Yes. Determining the threshold is tricky, and it's likely not a constant value
across different CPU generations.

>
>> >> >> Signed-off-by: Jason Wang <jasowang@redhat.com>
>> >> >> Tested-by: Cindy Lu <lulu@redhat.com>
>> >> >
>> >> >I think a question here is are we able to see performance improvement
>> >> >in any kind of setup?
>> >>
>> >> It may result in a negative performance impact.
>> >
>> >Userspace can check and enable PV IPI for the case where it suits.
>> 
>> Yeah, we need to identify the cases. One example may be for TDX guests, using
>> a PV approach (TDVMCALL) can avoid the #VE cost.
>
>TDX doesn't need a PV approach.  Or rather, TDX already has an "architectural"
>PV approach.  Make a TDVMCALL to request emulation of WRMSR(ICR).  Don't plumb
>more KVM logic into it.

Agree.
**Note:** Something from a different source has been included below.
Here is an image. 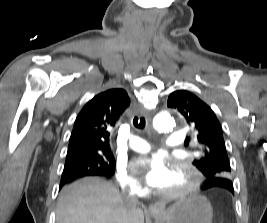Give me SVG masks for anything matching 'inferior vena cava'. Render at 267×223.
<instances>
[{"label":"inferior vena cava","instance_id":"inferior-vena-cava-1","mask_svg":"<svg viewBox=\"0 0 267 223\" xmlns=\"http://www.w3.org/2000/svg\"><path fill=\"white\" fill-rule=\"evenodd\" d=\"M124 199H125L126 203L129 205L138 204V198L136 197V195L125 194Z\"/></svg>","mask_w":267,"mask_h":223}]
</instances>
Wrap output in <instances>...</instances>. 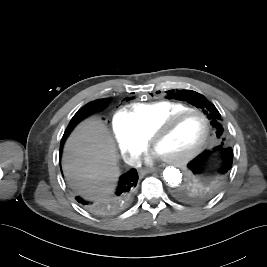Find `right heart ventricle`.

It should be an optimization for TDX guests, regardless of the
underlying hypervisor.

Re: [PATCH v1] kvm: x86: implement PV send_IPI method

Posted by Sean Christopherson 2 months, 2 weeks ago

On Fri, Jul 18, 2025, Chao Gao wrote:
> >> >> >> From: Jason Wang <jasowang@redhat.com>
> >If xAPIC vs. x2APIC is stable when
> >kvm_setup_pv_ipi() runs, maybe key off of that?
> 
> But the guest doesn't know if APICv is enabled or even IPI virtualization
> is enabled.

Oh yeah, duh.  Given that KVM emulates x2APIC irrespective of hardware support,
and that Linux leans heavily towards x2APIC (thanks MMIO stale data!), my vote
is to leave things as they are.